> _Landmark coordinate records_
--*--
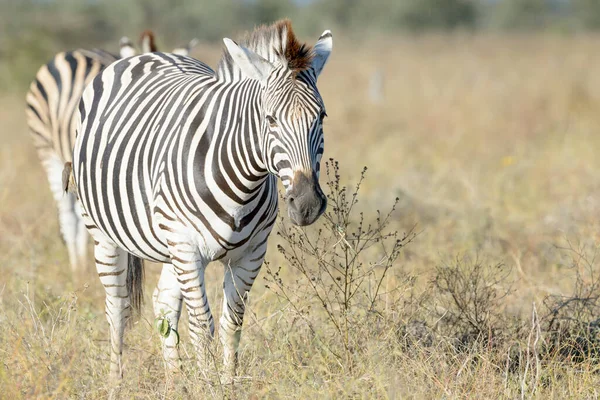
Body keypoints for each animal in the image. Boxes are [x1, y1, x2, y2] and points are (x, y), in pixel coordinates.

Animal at [71, 20, 332, 380]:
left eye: (321, 116)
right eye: (270, 119)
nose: (307, 204)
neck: (243, 180)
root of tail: (150, 55)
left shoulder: (250, 254)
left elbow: (231, 325)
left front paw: (228, 384)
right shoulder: (187, 247)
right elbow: (201, 326)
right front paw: (207, 384)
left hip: (170, 247)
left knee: (164, 302)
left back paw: (174, 382)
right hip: (106, 235)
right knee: (117, 308)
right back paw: (115, 382)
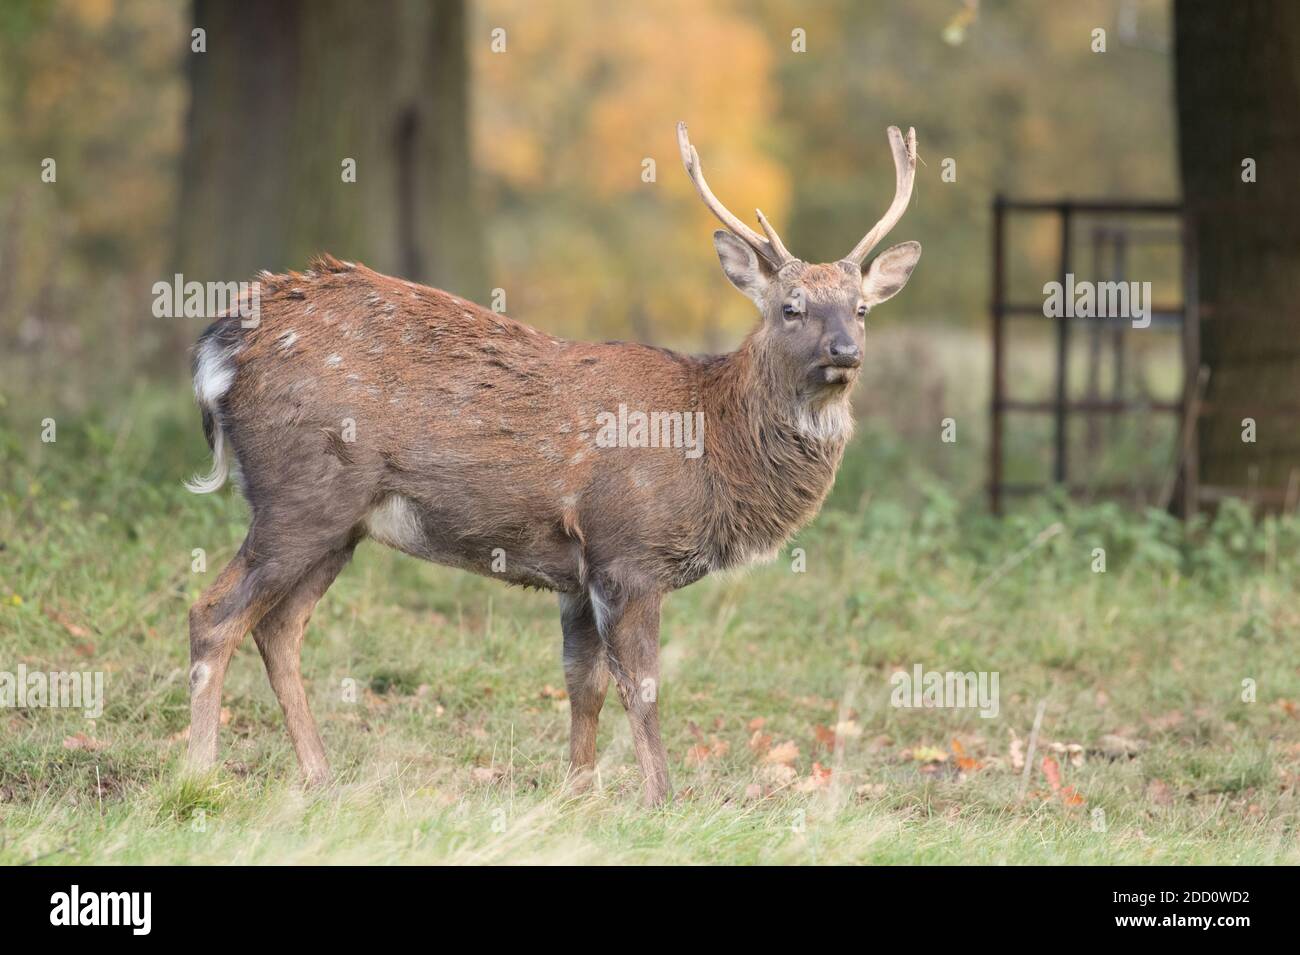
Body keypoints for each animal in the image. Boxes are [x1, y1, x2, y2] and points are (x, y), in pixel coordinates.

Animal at [184, 122, 920, 806]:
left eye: (861, 308)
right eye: (792, 307)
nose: (846, 351)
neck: (710, 442)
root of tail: (224, 342)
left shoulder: (577, 572)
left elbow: (581, 683)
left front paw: (579, 791)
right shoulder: (628, 551)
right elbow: (641, 686)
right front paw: (661, 798)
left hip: (342, 524)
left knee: (277, 627)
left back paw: (322, 778)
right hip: (300, 494)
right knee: (213, 614)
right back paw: (200, 775)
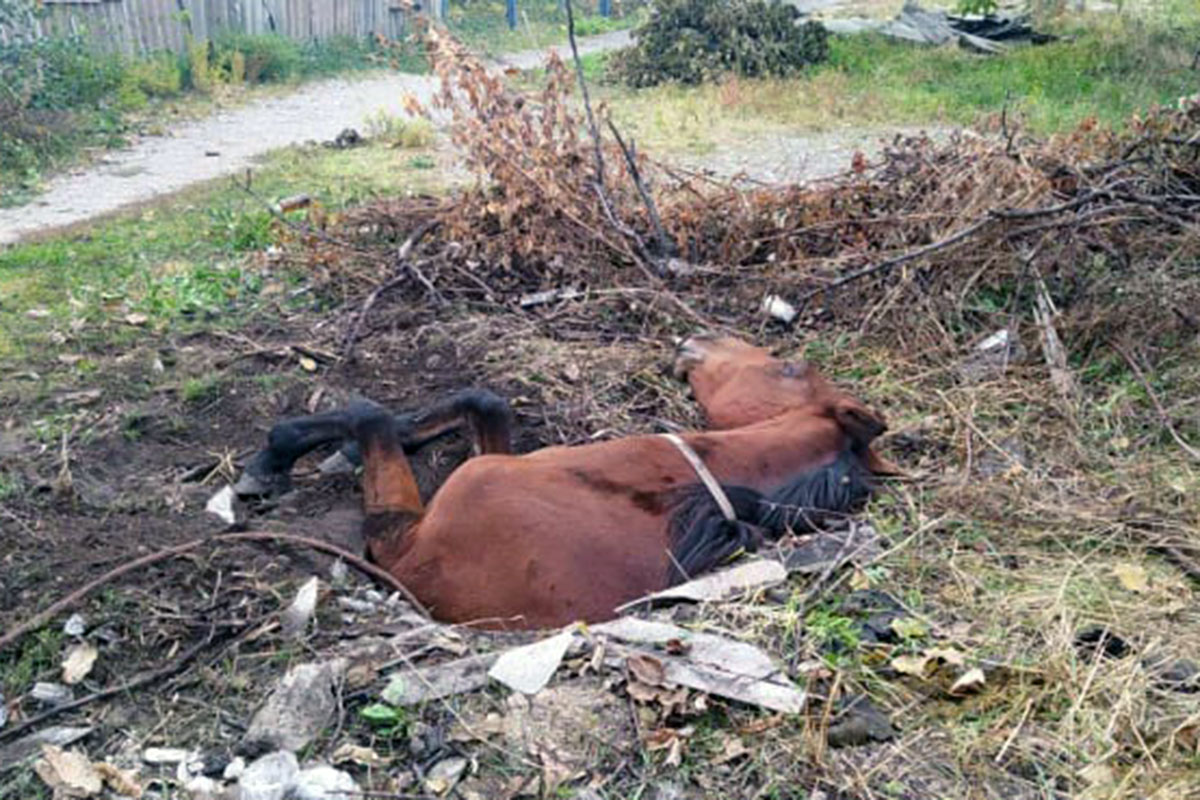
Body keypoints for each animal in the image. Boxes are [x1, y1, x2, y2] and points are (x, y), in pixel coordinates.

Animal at [238, 335, 902, 628]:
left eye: (786, 365)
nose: (697, 339)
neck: (702, 485)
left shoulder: (401, 537)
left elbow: (370, 414)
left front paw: (276, 454)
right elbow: (484, 402)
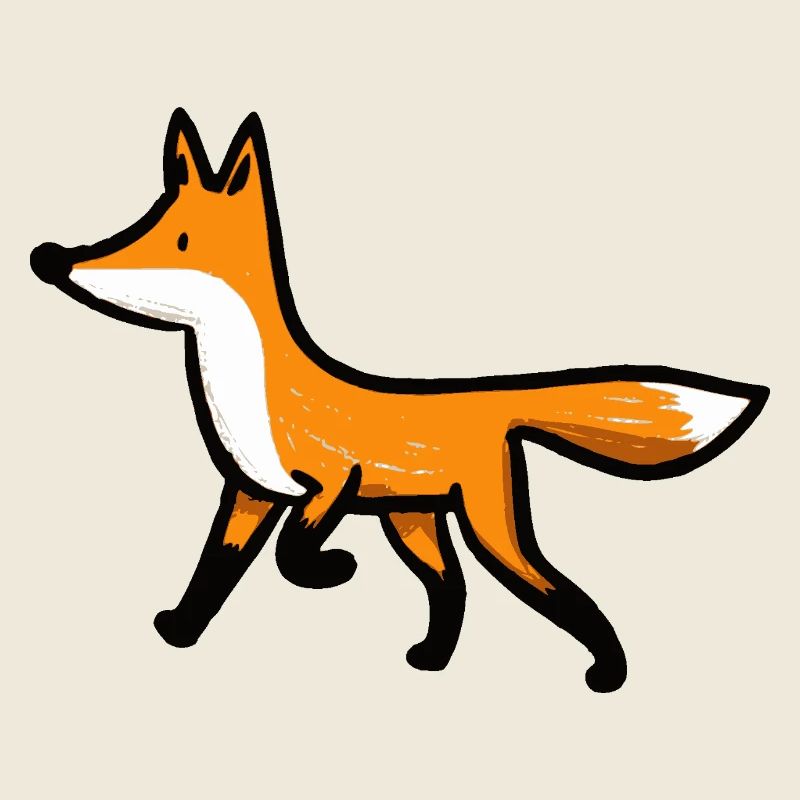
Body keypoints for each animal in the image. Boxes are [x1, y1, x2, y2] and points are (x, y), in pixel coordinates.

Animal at [30, 108, 768, 692]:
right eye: (143, 223)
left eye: (179, 240)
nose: (50, 259)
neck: (255, 388)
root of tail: (487, 398)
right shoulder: (251, 494)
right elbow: (215, 569)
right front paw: (180, 631)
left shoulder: (329, 486)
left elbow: (290, 556)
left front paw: (330, 570)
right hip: (413, 523)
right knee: (453, 588)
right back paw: (432, 659)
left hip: (489, 530)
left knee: (547, 588)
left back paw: (607, 672)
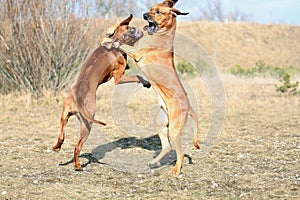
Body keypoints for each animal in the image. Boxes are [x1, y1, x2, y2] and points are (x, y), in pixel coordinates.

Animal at [53, 14, 150, 171]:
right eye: (131, 30)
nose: (140, 31)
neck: (114, 44)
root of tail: (78, 99)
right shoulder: (119, 78)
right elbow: (137, 76)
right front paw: (146, 82)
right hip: (87, 124)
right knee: (77, 147)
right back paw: (78, 166)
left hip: (64, 115)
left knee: (62, 135)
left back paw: (57, 146)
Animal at [102, 0, 200, 175]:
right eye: (152, 8)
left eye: (159, 12)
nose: (144, 15)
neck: (161, 36)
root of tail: (188, 107)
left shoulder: (137, 52)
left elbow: (123, 46)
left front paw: (109, 41)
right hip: (160, 122)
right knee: (167, 147)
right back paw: (154, 162)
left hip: (174, 129)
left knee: (179, 152)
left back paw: (176, 170)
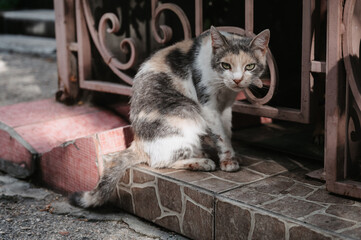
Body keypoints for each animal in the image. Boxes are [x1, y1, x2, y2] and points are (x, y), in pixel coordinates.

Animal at [69, 25, 268, 207]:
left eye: (250, 66)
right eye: (226, 65)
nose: (237, 79)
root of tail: (137, 142)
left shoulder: (226, 107)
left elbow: (227, 132)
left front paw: (232, 155)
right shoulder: (208, 106)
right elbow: (220, 135)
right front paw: (228, 162)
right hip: (187, 111)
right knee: (159, 162)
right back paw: (202, 162)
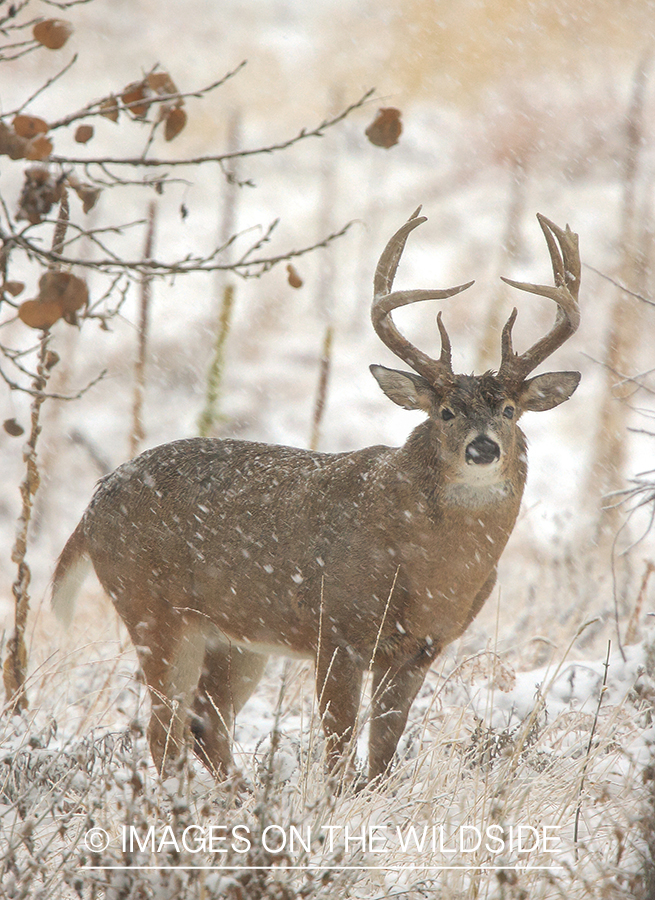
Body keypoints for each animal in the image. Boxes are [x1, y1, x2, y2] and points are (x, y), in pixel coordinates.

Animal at [53, 207, 580, 784]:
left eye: (510, 410)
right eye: (444, 412)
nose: (482, 447)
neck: (429, 567)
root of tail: (92, 505)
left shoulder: (422, 647)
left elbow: (382, 752)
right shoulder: (337, 630)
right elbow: (338, 750)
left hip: (236, 637)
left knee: (205, 723)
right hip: (154, 610)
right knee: (163, 731)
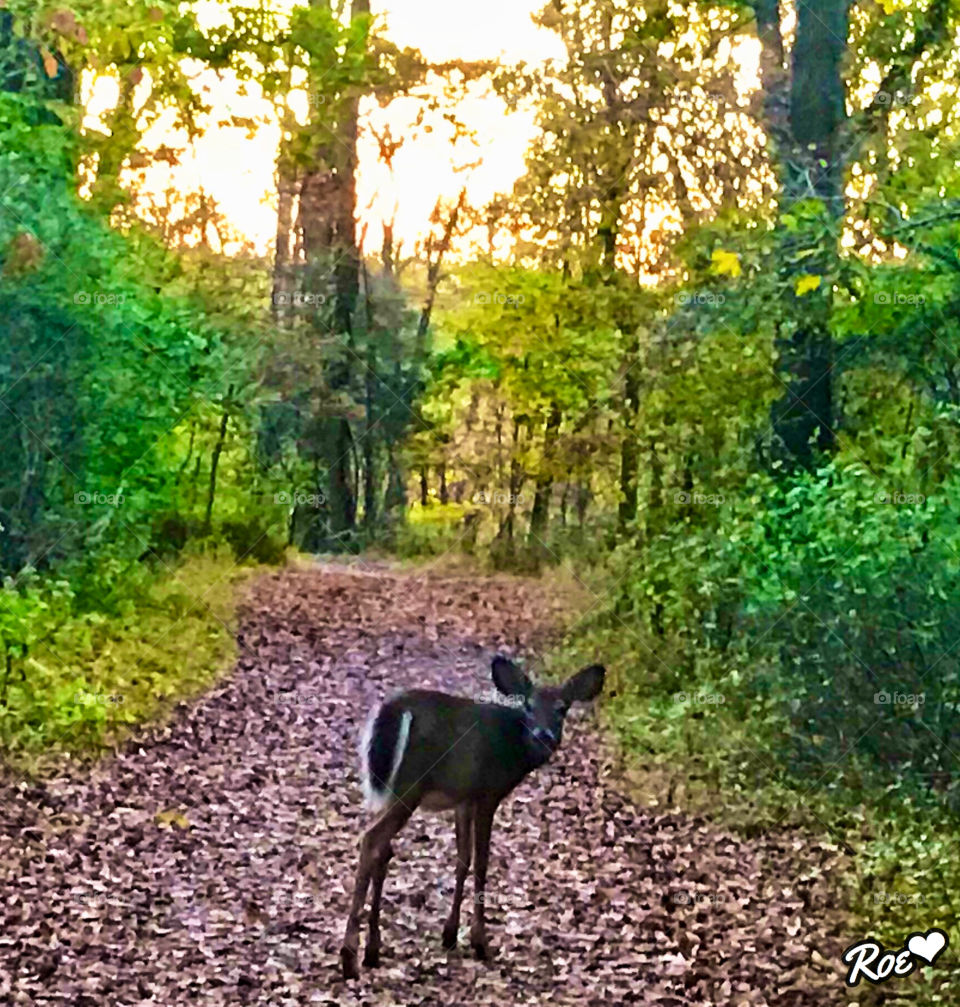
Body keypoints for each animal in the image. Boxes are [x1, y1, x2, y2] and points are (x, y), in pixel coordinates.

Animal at [339, 654, 605, 980]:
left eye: (561, 708)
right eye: (528, 705)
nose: (544, 735)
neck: (514, 749)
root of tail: (392, 712)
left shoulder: (462, 800)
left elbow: (462, 859)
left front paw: (450, 934)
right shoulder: (487, 793)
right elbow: (481, 863)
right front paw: (480, 941)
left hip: (387, 790)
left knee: (383, 850)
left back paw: (372, 950)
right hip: (409, 786)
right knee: (371, 841)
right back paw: (349, 957)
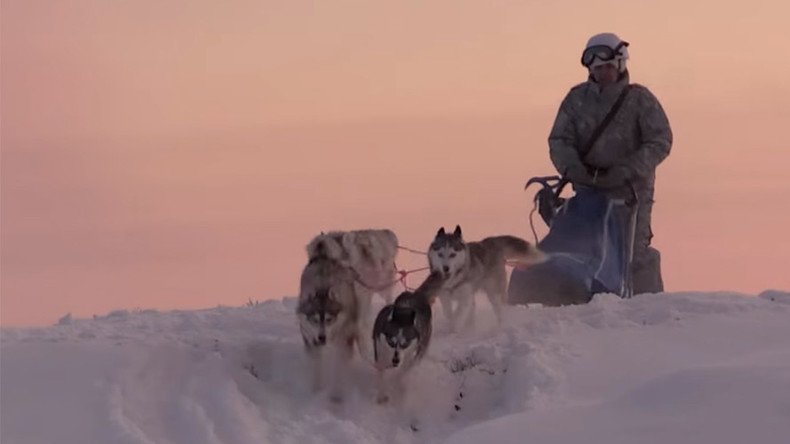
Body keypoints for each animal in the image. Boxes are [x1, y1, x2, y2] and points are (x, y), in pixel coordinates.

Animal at [296, 250, 358, 402]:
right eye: (314, 320)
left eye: (329, 319)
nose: (322, 337)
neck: (322, 287)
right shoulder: (311, 339)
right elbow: (317, 366)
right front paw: (317, 390)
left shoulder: (344, 340)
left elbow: (339, 368)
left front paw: (337, 395)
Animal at [372, 270, 446, 406]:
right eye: (391, 342)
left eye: (405, 344)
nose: (395, 361)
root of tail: (417, 295)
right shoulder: (380, 353)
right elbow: (382, 374)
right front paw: (382, 394)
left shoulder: (411, 355)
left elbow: (402, 373)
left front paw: (397, 384)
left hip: (422, 347)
--*--
> _Assignment_
Write out only the lines from the one that contains "left eye: (510, 410)" through the last line of the records above, both included, word for word and without the pictures.

> _Solution below_
left eye: (510, 410)
right eye: (444, 412)
nose: (482, 447)
neck: (429, 567)
root of tail: (92, 505)
left shoulder: (422, 647)
left elbow: (382, 752)
right shoulder: (337, 630)
right elbow: (338, 750)
left hip: (236, 637)
left knee: (205, 723)
right hip: (154, 610)
right knee: (163, 731)
Body keypoints for each animal in the image. Boxes are [x1, y1, x2, y2] and points are (x, y), in pixel coordinates.

Animal at [339, 654, 605, 980]:
left eye: (561, 708)
right eye: (528, 705)
nose: (544, 735)
neck: (514, 749)
root of tail: (392, 712)
left shoulder: (462, 800)
left elbow: (462, 859)
left front paw: (450, 934)
right shoulder: (487, 793)
right elbow: (481, 863)
right front paw: (480, 941)
left hip: (387, 790)
left knee: (383, 850)
left back paw: (372, 950)
right hip: (409, 786)
right knee: (371, 841)
right back paw: (349, 957)
Body keypoints for each animal in the image. Boxes are [x1, y1, x2, y2] and points are (x, y), in pixel coordinates.

Animal at [296, 250, 358, 402]:
right eye: (314, 320)
left eye: (329, 319)
nose: (322, 337)
neck: (322, 287)
right shoulder: (311, 339)
right elbow: (317, 366)
right front paw: (317, 390)
left shoulder: (344, 340)
left elbow: (339, 368)
left front paw: (337, 395)
Animal at [372, 270, 446, 406]:
right eye: (391, 342)
left eye: (405, 344)
nose: (395, 361)
root of tail: (417, 295)
right shoulder: (380, 353)
right elbow: (382, 374)
right front paw: (382, 394)
left shoulder: (411, 355)
left elbow: (402, 373)
left front paw: (397, 384)
left hip: (422, 347)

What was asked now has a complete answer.